The question of the day is…

Why do I have so much acrylic paint?!

I was trying to get organized today, and put all my brands of acrylic paint together by color. I’ve got the higher grade Liquitex and Golden paints, and I’ve got many brands of craft paint. They have different consistencies, some being more fluid than others. They also have different opacities. The professional, or artist’s grade paint varies from some craft paint in that it doesn’t have additives, and there is, generally, more pigment in the paint. Additives theoretically weaken the chemical bond that holds the paint together to some degree, and thus, weaken the adhesion of the paint to certain surfaces. Water does the same thing. It is best to mix acrylic paint with mediums instead. Mediums are acrylic polymer emulsions, which is what the paint itself is made of, only the paint has pigment added to it.

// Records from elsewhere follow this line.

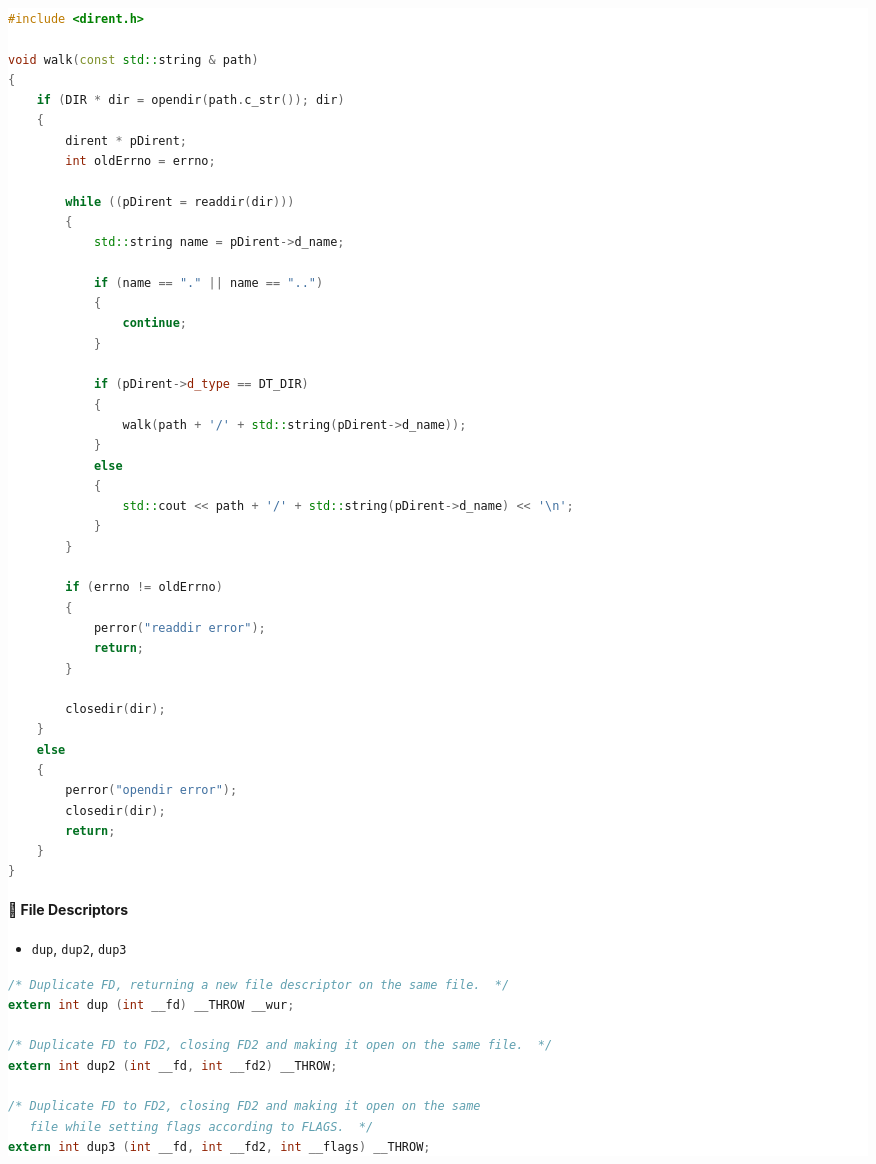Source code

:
```c++
#include <dirent.h>

void walk(const std::string & path)
{
    if (DIR * dir = opendir(path.c_str()); dir)
    {
        dirent * pDirent;
        int oldErrno = errno;

        while ((pDirent = readdir(dir)))
        {
            std::string name = pDirent->d_name;

            if (name == "." || name == "..")
            {
                continue;
            }

            if (pDirent->d_type == DT_DIR)
            {
                walk(path + '/' + std::string(pDirent->d_name));
            }
            else
            {
                std::cout << path + '/' + std::string(pDirent->d_name) << '\n';
            }
        }

        if (errno != oldErrno)
        {
            perror("readdir error");
            return;
        }

        closedir(dir);
    }
    else
    {
        perror("opendir error");
        closedir(dir);
        return;
    }
}
```

#### 🎯 File Descriptors

- `dup`, `dup2`, `dup3`
```c
/* Duplicate FD, returning a new file descriptor on the same file.  */
extern int dup (int __fd) __THROW __wur;

/* Duplicate FD to FD2, closing FD2 and making it open on the same file.  */
extern int dup2 (int __fd, int __fd2) __THROW;

/* Duplicate FD to FD2, closing FD2 and making it open on the same
   file while setting flags according to FLAGS.  */
extern int dup3 (int __fd, int __fd2, int __flags) __THROW;
```
```c++

```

By contrast, these are my boxes of watercolor paint. Not nearly as large a collection. Here’s the deal…Watercolor mixes so much more nicely. The colors are soft and natural looking. I can also mix watercolor instinctively, probably because I grew up watching my mom paint. I’m sure I passively absorbed a lot of mixing knowledge.

Acrylic, on the other hand, is so vibrant in its purest form, the professional grade, that it can be frustrating to mix. Colors don’t do what I expect them to do, and they come out too strong for my taste. The craft paint comes in hundreds of soft colors that I like much better. So, to compensate for the possible additives, I try mixing craft paint with, and coating it with acrylic medium, and then coating it with varnish. Mediums can also be like glue that lock things in, like when you do decoupage. I also mix both grades of paint together. Sometimes it isn’t clear from the labels on the acrylic paint brands that you find in craft stores, which grade they are, or if they have additives at all. The only thing I can say is that the pigments are not as strong, which can work to your advantage in some instances.

Oil, with its more natural-looking colors, is of course an option for anyone who doesn’t mind the smell, the longer drying time, and the cleanup issues. I like to take the non-toxic route and clean up with water. I can’t stand the oil smell either.

I shrank a loose canvas recently, but then someone furry, with pointy ears and a tail sat on it. It got all saggy again. I had some unprimed canvas, and this morning, I pulled the factory canvas off to replace it. I had to staple and re-staple to get it right.

I finally got two canvases done, primed with gesso, and coated with a couple of layers of white paint. The texture is still not as smooth as the factory canvases, but I can’t keep fussing! Sometimes these small, fix-it projects aren’t worthwhile. I think these will work out okay though.